Exercise:
Line by line, the data below should be set down unchanged, with images excluded.

Data provided:

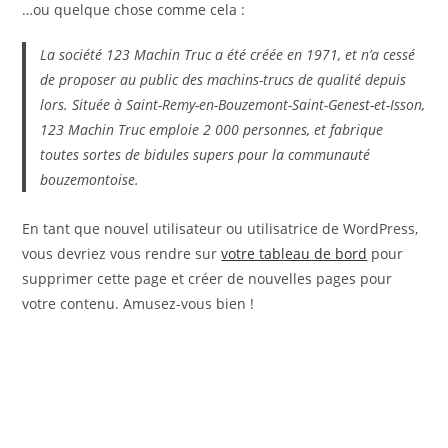
…ou quelque chose comme cela :
La société 123 Machin Truc a été créée en 1971, et n’a cessé
de proposer au public des machins-trucs de qualité depuis
lors. Située à Saint-Remy-en-Bouzemont-Saint-Genest-et-Isson,
123 Machin Truc emploie 2 000 personnes, et fabrique
toutes sortes de bidules supers pour la communauté
bouzemontoise.
En tant que nouvel utilisateur ou utilisatrice de WordPress,
vous devriez vous rendre sur
votre tableau de bord
pour
supprimer cette page et créer de nouvelles pages pour
votre contenu. Amusez-vous bien !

Your response:
…ou quelque chose comme cela :
La société 123 Machin Truc a été créée en 1971, et n’a cessé
de proposer au public des machins-trucs de qualité depuis
lors. Située à Saint-Remy-en-Bouzemont-Saint-Genest-et-Isson,
123 Machin Truc emploie 2 000 personnes, et fabrique
toutes sortes de bidules supers pour la communauté
bouzemontoise.
En tant que nouvel utilisateur ou utilisatrice de WordPress,
vous devriez vous rendre sur
votre tableau de bord
pour
supprimer cette page et créer de nouvelles pages pour
votre contenu. Amusez-vous bien !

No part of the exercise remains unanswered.